**Activity:** Please keep the pictures out and write out exactly the lines from the first in the data below through the one containing "Por David Alandete/Diario", both included.

(Extracted data entries)
◆ ◆ ◆ ◆ ◆

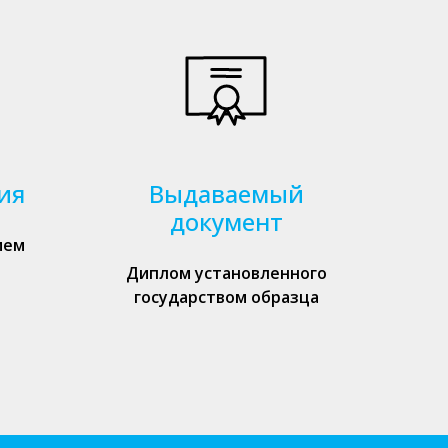
ия
Выдаваемый
документ
ием
Диплом установленного
государством образца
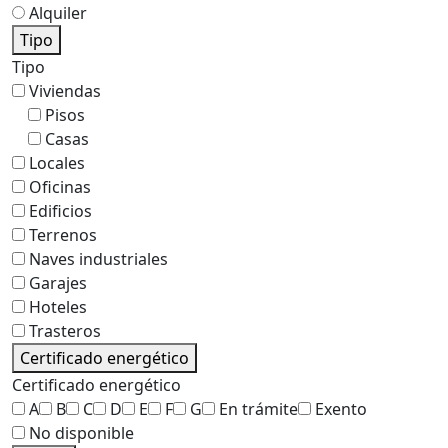
Alquiler
Tipo
Tipo
Viviendas
Pisos
Casas
Locales
Oficinas
Edificios
Terrenos
Naves industriales
Garajes
Hoteles
Trasteros
Certificado energético
Certificado energético
A
B
C
D
E
F
G
En trámite
Exento
No disponible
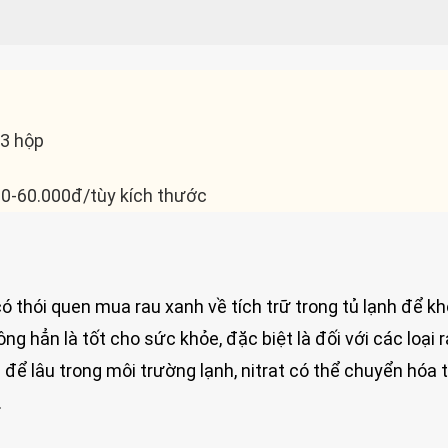
3 hộp
00-60.000đ/tùy kích thước
có thói quen mua rau xanh về tích trữ trong tủ lạnh để k
ng hẳn là tốt cho sức khỏe, đặc biệt là đối với các loại r
 để lâu trong môi trường lạnh, nitrat có thể chuyển hóa 
.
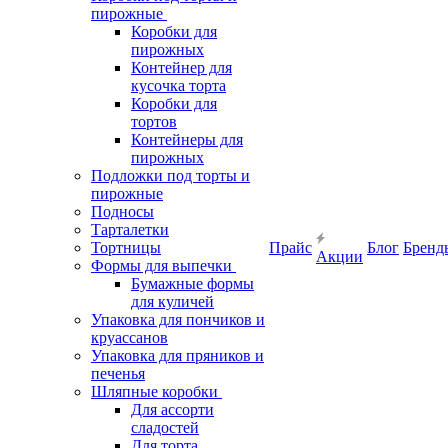
пирожные
Коробки для
пирожных
Контейнер для
кусочка торта
Коробки для
тортов
Контейнеры для
пирожных
Подложки под торты и
пирожные
Подносы
Тарталетки
Тортницы
Прайс
Блог
Бренд
Акции
Формы для выпечки
Бумажные формы
для куличей
Упаковка для пончиков и
круассанов
Упаковка для пряников и
печенья
Шляпные коробки
Для ассорти
сладостей
Для торта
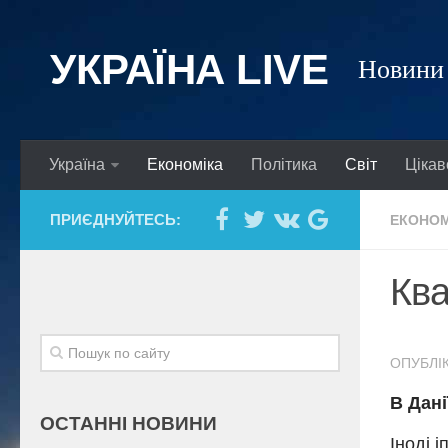
УКРАЇНА LIVE
Новини 
Україна
Економіка
Політика
Світ
Цікав
ПРИЄДНУЙТЕСЬ:
ЕКОНОМ
Ква
ОПУБЛІК
В Дані
ОСТАННІ НОВИНИ
Іноді 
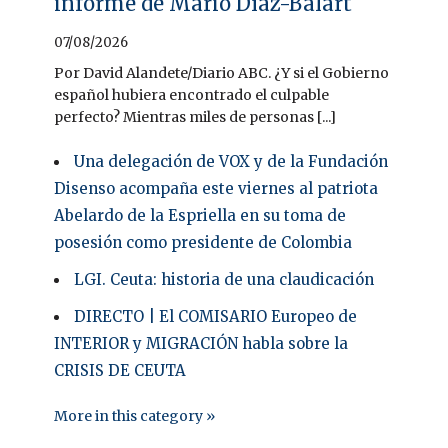
informe de Mario Díaz-Balart
07/08/2026
Por David Alandete/Diario ABC. ¿Y si el Gobierno
español hubiera encontrado el culpable
perfecto? Mientras miles de personas [...]
Una delegación de VOX y de la Fundación
Disenso acompaña este viernes al patriota
Abelardo de la Espriella en su toma de
posesión como presidente de Colombia
LGI. Ceuta: historia de una claudicación
DIRECTO | El COMISARIO Europeo de
INTERIOR y MIGRACIÓN habla sobre la
CRISIS DE CEUTA
More in this category »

◆ ◆ ◆ ◆ ◆

**Solved problem:**
ия
Выдаваемый
документ
ием
Диплом установленного
государством образца
Alquiler
Tipo
Tipo
Viviendas
Pisos
Casas
Locales
Oficinas
Edificios
Terrenos
Naves industriales
Garajes
Hoteles
Trasteros
Certificado energético
Certificado energético
A
B
C
D
E
F
G
En trámite
Exento
No disponible
3 hộp
00-60.000đ/tùy kích thước
có thói quen mua rau xanh về tích trữ trong tủ lạnh để k
ng hẳn là tốt cho sức khỏe, đặc biệt là đối với các loại r
 để lâu trong môi trường lạnh, nitrat có thể chuyển hóa 
.
пирожные
Коробки для
пирожных
Контейнер для
кусочка торта
Коробки для
тортов
Контейнеры для
пирожных
Подложки под торты и
пирожные
Подносы
Тарталетки
Тортницы
Прайс
Блог
Бренд
Акции
Формы для выпечки
Бумажные формы
для куличей
Упаковка для пончиков и
круассанов
Упаковка для пряников и
печенья
Шляпные коробки
Для ассорти
сладостей
Для торта
УКРАЇНА LIVE
Новини 
Україна
Економіка
Політика
Світ
Цікав
ПРИЄДНУЙТЕСЬ:
ЕКОНОМ
Ква
ОПУБЛІК
В Дані
ОСТАННІ НОВИНИ
Іноді 
informe de Mario Díaz-Balart
07/08/2026
Por David Alandete/Diario ABC. ¿Y si el Gobierno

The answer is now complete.